I was driving down the same familiar country road I always take to town, the one that winds past a cow pasture, a Civil War battlefield and the Harpeth River. There has been an old red Jaguar convertible parked by the side of the road for weeks with a “For Sale” sign in the window. My 15-year-old daughter “ooohs”, and “aaahhs” over it but I won’t stop to look in the window or take it for a test drive. I am too afraid of what lies beneath the hood.
There have been a couple of days the car was missing and my daughter feared it sold but then it would reappear. This morning though, it was sitting in silent vigil next to the cows, the geese, the ever present flock of turkeys…

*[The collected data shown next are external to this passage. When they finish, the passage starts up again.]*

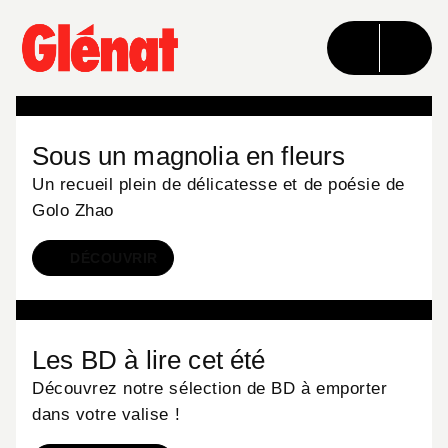
MENU
RECHERCHE
CONTENU
PIED DE PAGE
BD
Sous un magnolia en fleurs
Un recueil plein de délicatesse et de poésie de
Golo Zhao
DÉCOUVRIR
BD
Les BD à lire cet été
Découvrez notre sélection de BD à emporter
dans votre valise !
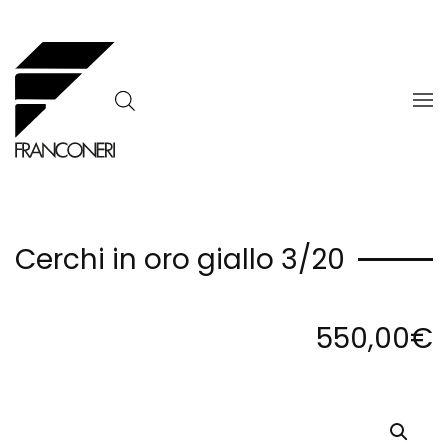
Skip to main content
Cerchi in oro giallo 3/20
550,00
€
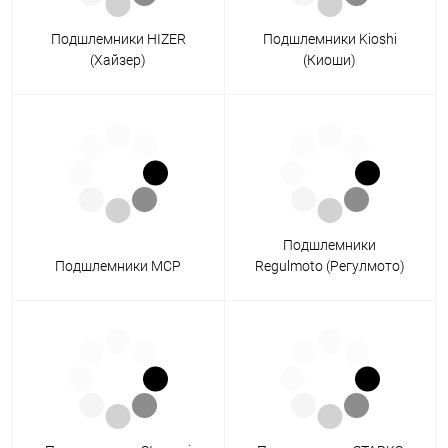
Подшлемники HIZER
Подшлемники Kioshi
(Хайзер)
(Киоши)
Подшлемники
Подшлемники MCP
Regulmoto (Регулмото)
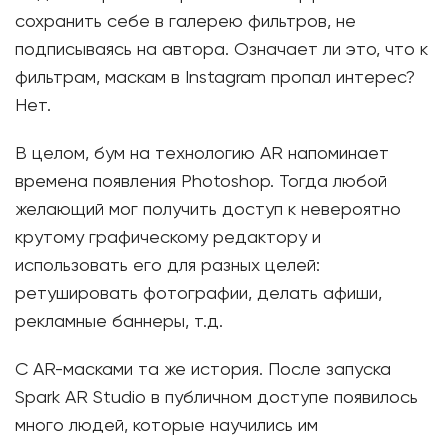
сохранить себе в галерею фильтров, не
подписываясь на автора. Означает ли это, что к
фильтрам, маскам в Instagram пропал интерес?
Нет.
В целом, бум на технологию AR напоминает
времена появления Photoshop. Тогда любой
желающий мог получить доступ к невероятно
крутому графическому редактору и
использовать его для разных целей:
ретушировать фотографии, делать афиши,
рекламные баннеры, т.д.
С AR-масками та же история. После запуска
Spark AR Studio в публичном доступе появилось
много людей, которые научились им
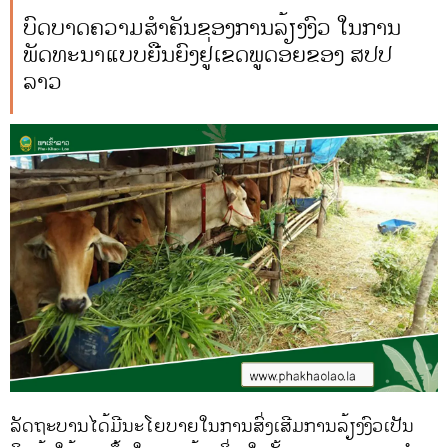
ບົດບາດຄວາມສຳຄັນຂອງການລ້ຽງງົວ ໃນການ
ພັດທະນາແບບຍືນຍົງຢູ່ເຂດພູດອຍຂອງ ສປປ
ລາວ
ລັດຖະບານໄດ້ມີນະໂຍບາຍໃນການສົ່ງເສີມການລ້ຽງງົວເປັນ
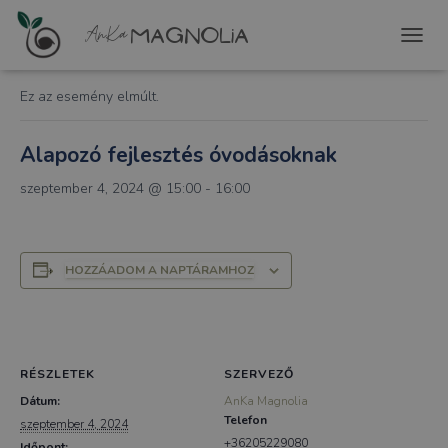
« Összes Események
T
O
G
Ez az esemény elmúlt.
G
L
E
Alapozó fejlesztés óvodásoknak
N
A
szeptember 4, 2024 @ 15:00
-
16:00
V
I
G
A
HOZZÁADOM A NAPTÁRAMHOZ
T
I
O
N
RÉSZLETEK
SZERVEZŐ
Dátum:
AnKa Magnolia
Telefon
szeptember 4, 2024
+36205229080
Időpont:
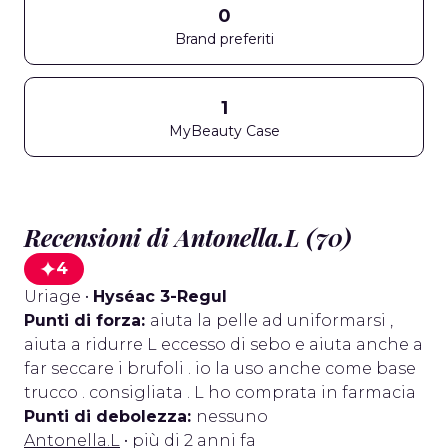
0
Brand preferiti
1
MyBeauty Case
Recensioni di Antonella.L (70)
4
Uriage
•
Hyséac 3-Regul
Punti di forza:
aiuta la pelle ad uniformarsi ,
aiuta a ridurre L eccesso di sebo e aiuta anche a
far seccare i brufoli . io la uso anche come base
trucco . consigliata . L ho comprata in farmacia
Punti di debolezza:
nessuno
Antonella.L
• più di 2 anni fa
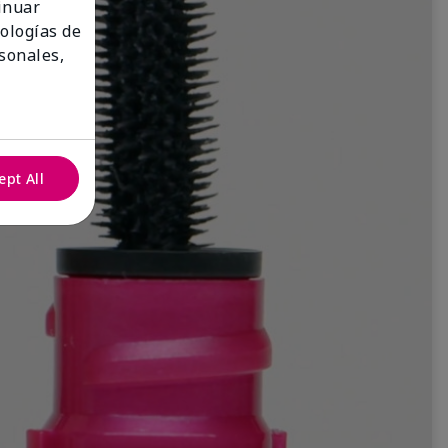
tinuar
nologías de
sonales,
ept All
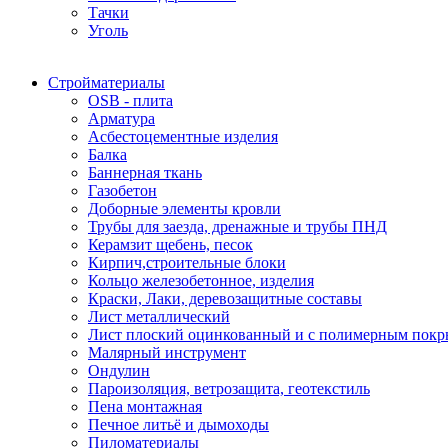
Тачки
Уголь
Стройматериалы
OSB - плита
Арматура
Асбестоцементные изделия
Балка
Баннерная ткань
Газобетон
Доборные элементы кровли
Трубы для заезда, дренажные и трубы ПНД
Керамзит щебень, песок
Кирпич,строительные блоки
Кольцо железобетонное, изделия
Краски, Лаки, деревозащитные составы
Лист металлический
Лист плоский оцинкованный и с полимерным пок
Малярный инструмент
Ондулин
Пароизоляция, ветрозащита, геотекстиль
Пена монтажная
Печное литьё и дымоходы
Пиломатериалы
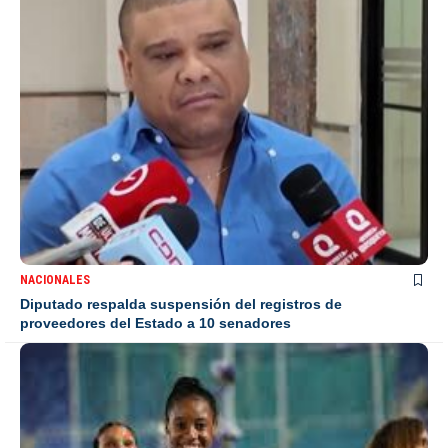
NACIONALES
Diputado respalda suspensión del registros de
proveedores del Estado a 10 senadores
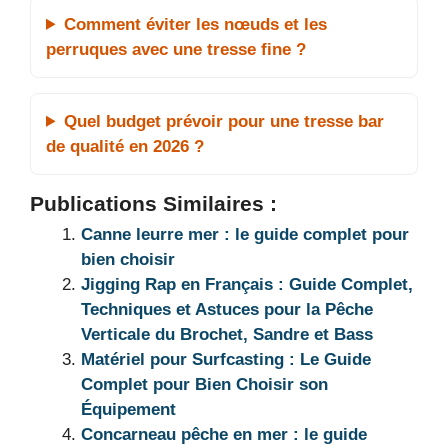
Comment éviter les nœuds et les
perruques avec une tresse fine ?
Quel budget prévoir pour une tresse bar
de qualité en 2026 ?
Publications Similaires :
Canne leurre mer : le guide complet pour
bien choisir
Jigging Rap en Français : Guide Complet,
Techniques et Astuces pour la Pêche
Verticale du Brochet, Sandre et Bass
Matériel pour Surfcasting : Le Guide
Complet pour Bien Choisir son
Équipement
Concarneau pêche en mer : le guide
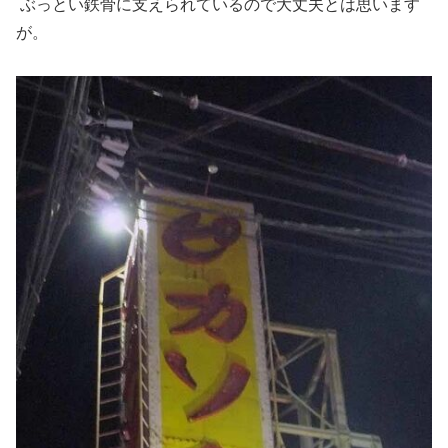
ぶっとい鉄骨に支えられているので大丈夫とは思います
が。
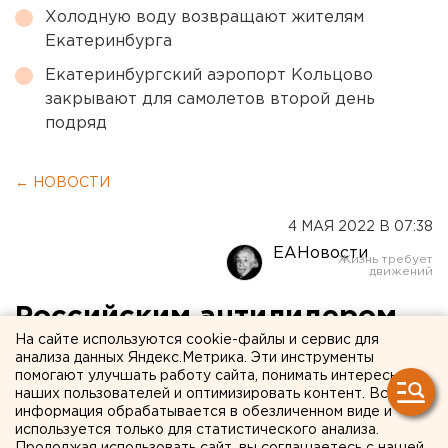
Холодную воду возвращают жителям
Екатеринбурга
Екатеринбургский аэропорт Кольцово
закрывают для самолетов второй день
подряд
← НОВОСТИ
4 МАЯ 2022 В 07:38
ЕАНовости
Российским антилидером
На сайте используются cookie-файлы и сервис для
по площади лесных
анализа данных Яндекс.Метрика. Эти инструменты
помогают улучшать работу сайта, понимать интересы
пожаров остается
наших пользователей и оптимизировать контент. Вся
Курганская область
информация обрабатывается в обезличенном виде и
используется только для статистического анализа.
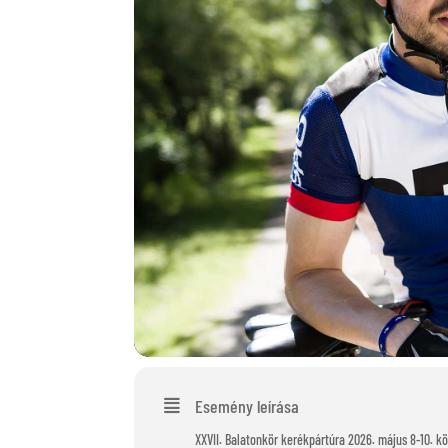
Esemény leírása
XXVII. Balatonkör kerékpártúra 2026. május 8-10. 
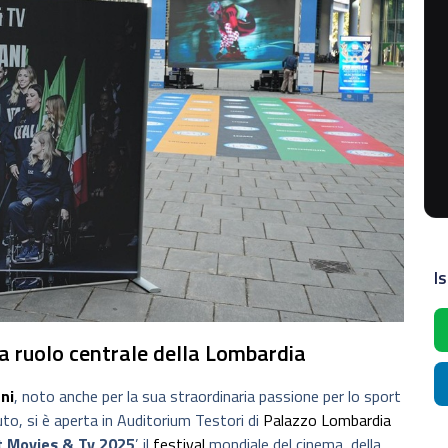
Is
a ruolo centrale della Lombardia
ni
, noto anche per la sua straordinaria passione per lo sport
to, si è aperta in Auditorium Testori di
Palazzo Lombardia
t Movies & Tv 2025
’, il
festival
mondiale del cinema, della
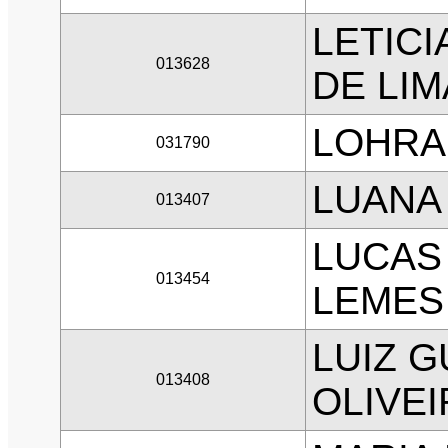
LETICI
013628
DE LIM
LOHRA
031790
LUANA
013407
LUCAS
013454
LEMES
LUIZ 
013408
OLIVEI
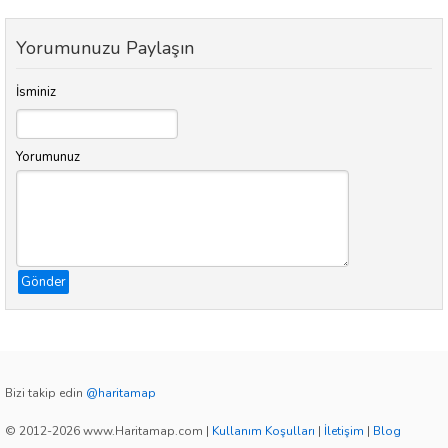
Yorumunuzu Paylaşın
İsminiz
Yorumunuz
Gönder
Bizi takip edin
@haritamap
© 2012-2026 www.Haritamap.com
|
Kullanım Koşulları
|
İletişim
|
Blog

But the Jaguar had an unexpected visitor as well.
There he was, an African American man somewhere close to 60-years-old. He was wearing a plaid work shirt, a pair of well-worn jeans, and a cap. He had pulled his pickup into the driveway near the Jaguar. The truck’s bed held a wheelbarrow, a shovel and other tools for manual labor. He, his truck, and the moment appeared perfectly ordinary on the surface but then I drew alongside him and I saw his expression.
The man walked slowly toward the Jaguar as if approaching a dream. He held his work calloused hands folded in front of his chest in eager anticipation. His face was radiant with delight.
“That is exactly how he looked when he was surprised with something wonderful when he was a child,” I thought.
I smiled, glanced in the rearview mirror to watch him approach his dream car and prayed God would grant him the desire of his heart.
I don’t know this man and I doubt I will ever see him again but I can tell you a few things about him from the brief moment of his life I was privileged to witness.
First of all, he is still doing manual labor at an age when it is not the easiest thing to do in the world so he probably has never known what it was like to live a life a privilege. Secondly, as an African American male of a certain age in the south he has most certainly known what it means to feel the brutal brand of racism burned into his soul time and time again.
And yet, he still hopes. He still dreams. He still delights in what might be in beautiful defiance of all that has been.
I don’t know that God will grant him his wish in the Jaguar. The Almighty knows best, even about our most cherished hopes. He may say “no” to his man’s dream car to spare him the heartache of a Jaguar engine.
But I do know Jesus was smiling with me at his child’s sweet delight and irrepressible hope.